La sinfonietta pour orchestre à cordes de 1932 est sa première œuvre significative mais ce sont les variations sur un thème de Frank Bridge en 1937 qui établissent sa réputation confirmée l’année suivante par le concerto pour piano.
Profondément pacifiste, l’approche de la guerre l’éloigne à regret de sa terre natale. Il embarque pour les Etats-Unis fuyant la violence et un nouvel ordre social qui n’accepterait pas son homosexualité déclarée. Le grand ténor Peter Pears, compagnon de toujours, s’enfuit avec lui à la découverte d’autres horizons. Dans le nouveau monde, il compose ses « illuminations » pour ténor, cor et orchestre. Pendant ces années troublées et riches en nouvelles découvertes, Britten découvre véritablement l’opéra. Peter Grimes (1944) inaugure une série impressionnante d’œuvres lyriques parmi les plus réussies du Xxe siècle (le viol de Lucrèce (1946), le Tour d’écrou (1954), Le songe d’une nuit d’été (1960), Mort à Venise (1973),…).

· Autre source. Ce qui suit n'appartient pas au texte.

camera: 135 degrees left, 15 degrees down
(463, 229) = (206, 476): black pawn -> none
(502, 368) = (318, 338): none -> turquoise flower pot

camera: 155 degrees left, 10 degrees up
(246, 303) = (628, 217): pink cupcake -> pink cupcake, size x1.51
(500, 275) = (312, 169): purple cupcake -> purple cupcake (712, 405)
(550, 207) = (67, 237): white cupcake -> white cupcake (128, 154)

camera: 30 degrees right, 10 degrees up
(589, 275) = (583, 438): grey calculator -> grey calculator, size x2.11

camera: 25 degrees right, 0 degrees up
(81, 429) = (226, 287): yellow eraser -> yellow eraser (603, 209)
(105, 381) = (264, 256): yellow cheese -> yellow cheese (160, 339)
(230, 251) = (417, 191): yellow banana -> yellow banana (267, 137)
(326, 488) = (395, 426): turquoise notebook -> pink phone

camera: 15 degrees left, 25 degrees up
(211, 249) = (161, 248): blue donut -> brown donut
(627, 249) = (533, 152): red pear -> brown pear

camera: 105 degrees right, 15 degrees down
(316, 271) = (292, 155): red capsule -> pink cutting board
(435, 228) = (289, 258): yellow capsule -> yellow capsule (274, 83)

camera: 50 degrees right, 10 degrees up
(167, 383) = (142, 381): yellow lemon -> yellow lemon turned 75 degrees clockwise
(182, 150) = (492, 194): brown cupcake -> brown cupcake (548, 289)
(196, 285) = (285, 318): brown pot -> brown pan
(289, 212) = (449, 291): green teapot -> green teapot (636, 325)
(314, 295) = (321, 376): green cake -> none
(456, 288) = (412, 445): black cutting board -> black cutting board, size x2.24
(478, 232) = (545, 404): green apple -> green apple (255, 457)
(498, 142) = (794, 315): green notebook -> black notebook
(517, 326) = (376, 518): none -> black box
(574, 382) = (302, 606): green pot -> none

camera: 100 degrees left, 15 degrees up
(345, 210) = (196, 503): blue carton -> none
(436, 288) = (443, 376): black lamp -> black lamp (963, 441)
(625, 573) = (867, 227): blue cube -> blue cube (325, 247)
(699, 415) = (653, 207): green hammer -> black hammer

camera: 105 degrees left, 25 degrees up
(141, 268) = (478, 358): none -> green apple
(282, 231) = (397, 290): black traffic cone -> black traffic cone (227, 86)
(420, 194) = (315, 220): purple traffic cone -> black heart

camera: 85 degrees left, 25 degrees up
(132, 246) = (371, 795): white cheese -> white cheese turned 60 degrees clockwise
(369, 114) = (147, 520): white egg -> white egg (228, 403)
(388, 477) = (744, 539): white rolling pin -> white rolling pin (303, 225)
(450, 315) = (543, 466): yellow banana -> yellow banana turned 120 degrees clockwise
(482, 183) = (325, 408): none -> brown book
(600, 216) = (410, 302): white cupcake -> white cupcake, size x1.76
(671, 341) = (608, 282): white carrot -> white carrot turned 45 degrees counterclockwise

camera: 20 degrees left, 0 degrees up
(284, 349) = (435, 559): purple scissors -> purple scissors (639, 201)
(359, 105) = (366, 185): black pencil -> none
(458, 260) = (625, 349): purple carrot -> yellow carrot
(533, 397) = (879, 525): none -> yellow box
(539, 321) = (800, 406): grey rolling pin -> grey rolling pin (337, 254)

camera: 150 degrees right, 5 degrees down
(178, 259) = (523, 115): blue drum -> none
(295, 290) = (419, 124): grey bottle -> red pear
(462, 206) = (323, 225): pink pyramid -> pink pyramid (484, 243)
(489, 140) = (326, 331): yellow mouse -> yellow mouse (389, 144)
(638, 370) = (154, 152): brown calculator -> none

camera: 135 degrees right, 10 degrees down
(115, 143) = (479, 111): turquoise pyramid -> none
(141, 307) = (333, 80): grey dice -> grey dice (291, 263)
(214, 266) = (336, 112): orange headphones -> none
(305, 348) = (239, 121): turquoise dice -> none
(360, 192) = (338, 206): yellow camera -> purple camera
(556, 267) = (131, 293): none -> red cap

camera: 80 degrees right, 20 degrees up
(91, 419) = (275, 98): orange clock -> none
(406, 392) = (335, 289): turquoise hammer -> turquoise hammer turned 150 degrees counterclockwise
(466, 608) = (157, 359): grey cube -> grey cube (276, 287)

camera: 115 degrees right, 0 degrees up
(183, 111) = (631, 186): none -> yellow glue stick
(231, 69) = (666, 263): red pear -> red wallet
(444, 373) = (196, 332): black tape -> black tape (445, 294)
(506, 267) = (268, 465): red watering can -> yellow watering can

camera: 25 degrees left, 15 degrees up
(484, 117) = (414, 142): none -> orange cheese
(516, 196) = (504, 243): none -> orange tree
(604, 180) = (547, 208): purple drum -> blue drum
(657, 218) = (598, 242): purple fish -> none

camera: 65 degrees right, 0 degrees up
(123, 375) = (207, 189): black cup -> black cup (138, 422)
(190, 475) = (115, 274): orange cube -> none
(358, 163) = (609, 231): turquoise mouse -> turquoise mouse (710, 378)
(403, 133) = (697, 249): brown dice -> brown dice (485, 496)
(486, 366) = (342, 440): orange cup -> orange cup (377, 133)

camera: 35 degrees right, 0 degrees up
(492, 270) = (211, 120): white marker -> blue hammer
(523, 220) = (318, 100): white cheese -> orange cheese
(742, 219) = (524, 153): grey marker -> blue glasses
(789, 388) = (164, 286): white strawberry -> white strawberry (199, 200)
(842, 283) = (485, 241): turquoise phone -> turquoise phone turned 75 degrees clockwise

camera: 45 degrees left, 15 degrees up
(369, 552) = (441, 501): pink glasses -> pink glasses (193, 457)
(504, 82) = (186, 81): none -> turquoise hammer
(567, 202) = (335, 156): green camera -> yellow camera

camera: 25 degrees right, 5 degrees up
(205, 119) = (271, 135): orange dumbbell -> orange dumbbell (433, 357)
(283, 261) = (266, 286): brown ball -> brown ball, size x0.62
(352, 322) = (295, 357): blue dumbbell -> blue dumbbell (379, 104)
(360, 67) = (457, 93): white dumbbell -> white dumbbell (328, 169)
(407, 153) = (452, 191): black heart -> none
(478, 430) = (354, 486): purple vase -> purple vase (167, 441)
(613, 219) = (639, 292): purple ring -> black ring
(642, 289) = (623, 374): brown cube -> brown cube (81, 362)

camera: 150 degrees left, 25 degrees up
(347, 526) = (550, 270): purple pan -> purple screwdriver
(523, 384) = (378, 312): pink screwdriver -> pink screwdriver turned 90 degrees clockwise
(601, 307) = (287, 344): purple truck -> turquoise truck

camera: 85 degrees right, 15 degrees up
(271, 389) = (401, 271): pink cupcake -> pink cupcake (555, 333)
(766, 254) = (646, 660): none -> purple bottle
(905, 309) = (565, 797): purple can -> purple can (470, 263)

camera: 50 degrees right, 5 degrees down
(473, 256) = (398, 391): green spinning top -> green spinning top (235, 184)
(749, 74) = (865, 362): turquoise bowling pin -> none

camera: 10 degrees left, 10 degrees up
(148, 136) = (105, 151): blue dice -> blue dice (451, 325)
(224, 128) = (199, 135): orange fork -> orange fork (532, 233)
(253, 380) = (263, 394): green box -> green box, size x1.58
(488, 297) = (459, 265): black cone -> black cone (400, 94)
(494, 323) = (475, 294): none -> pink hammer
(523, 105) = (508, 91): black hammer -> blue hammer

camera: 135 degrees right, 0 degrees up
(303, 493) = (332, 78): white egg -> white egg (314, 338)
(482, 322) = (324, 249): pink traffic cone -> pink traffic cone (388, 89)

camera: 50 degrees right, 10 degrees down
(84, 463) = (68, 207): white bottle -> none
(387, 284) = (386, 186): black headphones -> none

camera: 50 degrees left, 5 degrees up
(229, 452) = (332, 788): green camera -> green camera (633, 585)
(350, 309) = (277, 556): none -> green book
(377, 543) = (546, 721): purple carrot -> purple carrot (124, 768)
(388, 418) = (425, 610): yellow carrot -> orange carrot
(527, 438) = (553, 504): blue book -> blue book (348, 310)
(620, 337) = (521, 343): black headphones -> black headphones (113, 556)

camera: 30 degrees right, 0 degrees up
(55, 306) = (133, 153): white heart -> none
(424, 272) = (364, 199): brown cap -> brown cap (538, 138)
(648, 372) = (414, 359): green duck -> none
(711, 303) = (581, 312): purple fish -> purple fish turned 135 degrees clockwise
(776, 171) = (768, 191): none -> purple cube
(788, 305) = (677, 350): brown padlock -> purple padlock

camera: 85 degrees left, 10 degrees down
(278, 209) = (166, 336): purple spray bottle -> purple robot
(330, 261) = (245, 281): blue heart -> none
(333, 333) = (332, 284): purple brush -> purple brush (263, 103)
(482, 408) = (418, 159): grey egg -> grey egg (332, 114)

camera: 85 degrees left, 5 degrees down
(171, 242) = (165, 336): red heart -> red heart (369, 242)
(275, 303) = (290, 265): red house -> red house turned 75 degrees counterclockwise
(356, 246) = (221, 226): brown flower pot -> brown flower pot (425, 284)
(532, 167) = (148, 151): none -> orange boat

En pleine guerre, le mal du pays est si intense pour les deux exilés qu’ils décident de revenir en Angleterre et de s’installer définitivement à Aldeburgh, à quelques kilomètres seulement du village natal du compositeur. Là, avec une énergie débordante, il crée le fameux festival d’Aldeburgh consacré à l’exécution de ses propres œuvres et à celles des jeunes compositeurs. Il fonde également l’English Opera Group, formation d’opéra de chambre destiné à parcourir la Grande-Bretagne pour faire connaître ses œuvres.